**Passage shown**:
________________

Just Walking

Sister Thea Bowman, F.S.P.A., once observed that “the quest for justice demands that I walk in ways that I never walked before, that I talk and think and pray and learn and grow in ways that are new to me.”(Quoted from Who Shall be Welcome in God’s Tent, by Andrew Remick, 2019)

When I walk, I walk in Beauty,

Beauty, beauty everywhere.

When I walk I walk in Beauty,

Beauty, beauty like a prayer.

This verse, that I sometimes sing when walking, is based on a Native American saying.

This week in Canada, more mass graves were found of First Nations People, buried anonymously in land formerly occupied by a Christian school.

This week I visited a Parish church in Derbyshire where a 15th century tomb displays effigies of two people who may or may not be those for whom the tomb is named.

That church itself is dedicated to John the Baptist, memorable for loosing his head for confronting an abuse of power.

Most of the time I walk in a green valley where the only memorials are in a small deserted graveyard where a few headstones remember those who laboured to build the system of reservoirs that were constructed in the 19th century to bring a cleaner water supply to the city of Manchester.

A view of Torrside, one of the reservoirs of Longdendale

In this small valley it is is usually easy to see beauty: it’s all around me.

St James church, Woodhead, where some of those who constructed the Longdendale reservoirs are remembered.

But what is beauty and who says?

Is beauty more easily found in over grazed pastures and moorland managed for shooting imported game birds or in the withering branches of a tree dying slowly from an imported disease?

Since walking the End to End in 2019, a feat that is to me both incredible and credible, I’ve had a lot of questions about walking through the world around me, much of which has happened during a lockdown due to a global pandemic. Walking is also the basis of my daily worship, the rhythm of my prayer and the means of processing my thoughts.

I was glad to find the words of Sister Bowman. I am committed to walking in ways that are new to me, in ways I’ve never walked before as I learn, think and pray in these new ways.

From my remembered bible: It is the narrow way that leads to life.

Walk with me.

Janet Lees 25.06.2021, in Longdendale, Derbyshire.

________________

**Action item**: Revise the walking reflection from "Sister Thea Bowman, F.S.P.A., once" to "Native American saying.", inclusive, replacing "verse" with "song".

________________

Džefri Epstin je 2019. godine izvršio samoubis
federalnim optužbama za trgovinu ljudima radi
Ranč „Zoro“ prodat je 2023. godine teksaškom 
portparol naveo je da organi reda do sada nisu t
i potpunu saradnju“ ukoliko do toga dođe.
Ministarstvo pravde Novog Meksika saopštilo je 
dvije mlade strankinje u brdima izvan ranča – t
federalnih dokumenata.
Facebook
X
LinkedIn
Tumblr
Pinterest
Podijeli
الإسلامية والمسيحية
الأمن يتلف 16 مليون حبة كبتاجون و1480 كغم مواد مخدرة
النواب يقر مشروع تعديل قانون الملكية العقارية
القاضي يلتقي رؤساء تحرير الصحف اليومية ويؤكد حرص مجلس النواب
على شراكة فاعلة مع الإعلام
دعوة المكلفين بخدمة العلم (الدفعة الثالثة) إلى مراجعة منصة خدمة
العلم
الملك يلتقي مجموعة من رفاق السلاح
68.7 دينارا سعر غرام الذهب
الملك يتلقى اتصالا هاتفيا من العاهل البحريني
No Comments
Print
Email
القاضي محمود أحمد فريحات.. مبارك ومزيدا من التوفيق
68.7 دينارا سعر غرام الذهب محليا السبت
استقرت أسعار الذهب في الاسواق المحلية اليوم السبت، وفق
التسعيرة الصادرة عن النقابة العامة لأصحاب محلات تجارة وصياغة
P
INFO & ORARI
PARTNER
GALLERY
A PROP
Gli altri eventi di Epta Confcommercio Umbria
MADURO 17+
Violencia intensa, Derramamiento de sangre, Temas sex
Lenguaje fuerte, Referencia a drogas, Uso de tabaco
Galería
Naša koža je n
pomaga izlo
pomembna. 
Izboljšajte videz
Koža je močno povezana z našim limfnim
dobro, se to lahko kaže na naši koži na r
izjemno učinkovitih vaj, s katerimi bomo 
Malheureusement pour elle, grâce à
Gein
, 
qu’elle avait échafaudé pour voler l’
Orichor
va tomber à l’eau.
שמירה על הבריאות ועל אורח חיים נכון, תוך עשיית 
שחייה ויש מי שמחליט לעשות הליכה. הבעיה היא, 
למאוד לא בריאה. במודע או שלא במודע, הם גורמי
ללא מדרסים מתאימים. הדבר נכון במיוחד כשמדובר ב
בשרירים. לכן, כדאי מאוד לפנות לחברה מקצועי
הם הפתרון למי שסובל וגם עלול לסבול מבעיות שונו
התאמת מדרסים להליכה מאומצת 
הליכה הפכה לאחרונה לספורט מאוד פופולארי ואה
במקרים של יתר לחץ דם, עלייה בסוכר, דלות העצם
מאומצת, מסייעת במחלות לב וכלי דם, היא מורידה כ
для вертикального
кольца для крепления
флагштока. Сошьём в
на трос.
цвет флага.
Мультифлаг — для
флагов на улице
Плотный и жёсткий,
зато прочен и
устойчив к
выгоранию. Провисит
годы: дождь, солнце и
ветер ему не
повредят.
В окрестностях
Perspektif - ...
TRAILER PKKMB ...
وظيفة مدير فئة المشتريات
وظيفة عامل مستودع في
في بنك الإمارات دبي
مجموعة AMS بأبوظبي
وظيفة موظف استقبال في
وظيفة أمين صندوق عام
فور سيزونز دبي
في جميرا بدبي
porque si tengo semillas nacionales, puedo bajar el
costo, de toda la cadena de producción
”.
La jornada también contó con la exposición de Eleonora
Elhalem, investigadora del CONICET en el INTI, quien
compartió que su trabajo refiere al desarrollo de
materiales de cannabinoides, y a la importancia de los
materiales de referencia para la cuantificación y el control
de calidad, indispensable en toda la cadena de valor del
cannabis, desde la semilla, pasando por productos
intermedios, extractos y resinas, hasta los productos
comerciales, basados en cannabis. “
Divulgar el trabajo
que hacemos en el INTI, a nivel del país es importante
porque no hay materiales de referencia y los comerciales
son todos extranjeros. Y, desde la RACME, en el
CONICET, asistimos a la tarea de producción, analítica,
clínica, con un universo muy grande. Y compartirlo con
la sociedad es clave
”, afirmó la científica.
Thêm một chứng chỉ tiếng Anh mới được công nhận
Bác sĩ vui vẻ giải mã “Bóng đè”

________________

**Response area**:
Sister Thea Bowman, F.S.P.A., once observed that “the quest for justice demands that I walk in ways that I never walked before, that I talk and think and pray and learn and grow in ways that are new to me.”(Quoted from Who Shall be Welcome in God’s Tent, by Andrew Remick, 2019)

When I walk, I walk in Beauty,

Beauty, beauty everywhere.

When I walk I walk in Beauty,

Beauty, beauty like a prayer.

This song, that I sometimes sing when walking, is based on a Native American saying.